Below is an example of a basic HTML table:
<table>
<thead>
<tr>
<th>Country</th>
<th>Population (2022)</th>
<th>GDP - USD (2022)</th>
</tr>
</thead>
<tbody>
<tr>
<td>UK</td>
<td>66.97 million</td>
<td>3.089 trillion</td>
</tr>
<tr>
<td>Canada</td>
<td>38.93 million</td>
<td>2.138 trillion</td>
</tr>
</tbody>
</table>
When it comes to easily extracting data from tables displayed on a website, you can use the BeautifulSoup and pandas libraries in Python. BeautifulSoup helps extract the data from an HTML document, while pandas helps analyze and manipulate the desired data once it’s extracted.

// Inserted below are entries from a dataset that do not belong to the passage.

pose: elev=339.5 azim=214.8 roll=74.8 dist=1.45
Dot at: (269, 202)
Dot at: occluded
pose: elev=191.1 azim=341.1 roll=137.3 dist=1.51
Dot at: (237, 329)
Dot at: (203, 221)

Other alternatives, such as Scrapy, lxml, and Selenium, are also available for more complex scraping tasks. This tutorial will focus on using BeautifulSoup, pandas, and Selenium to scrape complex tables that are spread over multiple web pages. To get more familiar with the libraries, take a look at these comprehensive tutorials covering how to read HTML tables with pandas and a Beautiful Soup tutorial.
Before getting started, you should also have some preliminary knowledge of HTML data and Python. However, if you’re an absolute beginner with Python or web scraping, this Python web scraping tutorial will get you on track.
The next sections will cover methods for extracting data from different types of tables: simple HTML tables, tables with multiple headers, and tables spread across multiple web pages.
Ensure you have installed the latest version of Python (or version 3.8 and above) on your system. Next, install the requests, BeautifulSoup, pandas, and Selenium libraries using the following pip command:
pip install requests bs4 pandas selenium
Let’s use this Wikipedia page to extract data from a basic HTML table:
The table contains three columns and eleven rows. The first row of the table is a header row with the table header column tags (<th>). The rest of the rows contain simple table data columns (<td>). The task is to web scrape this table from the source page and extract, clean, and save its data.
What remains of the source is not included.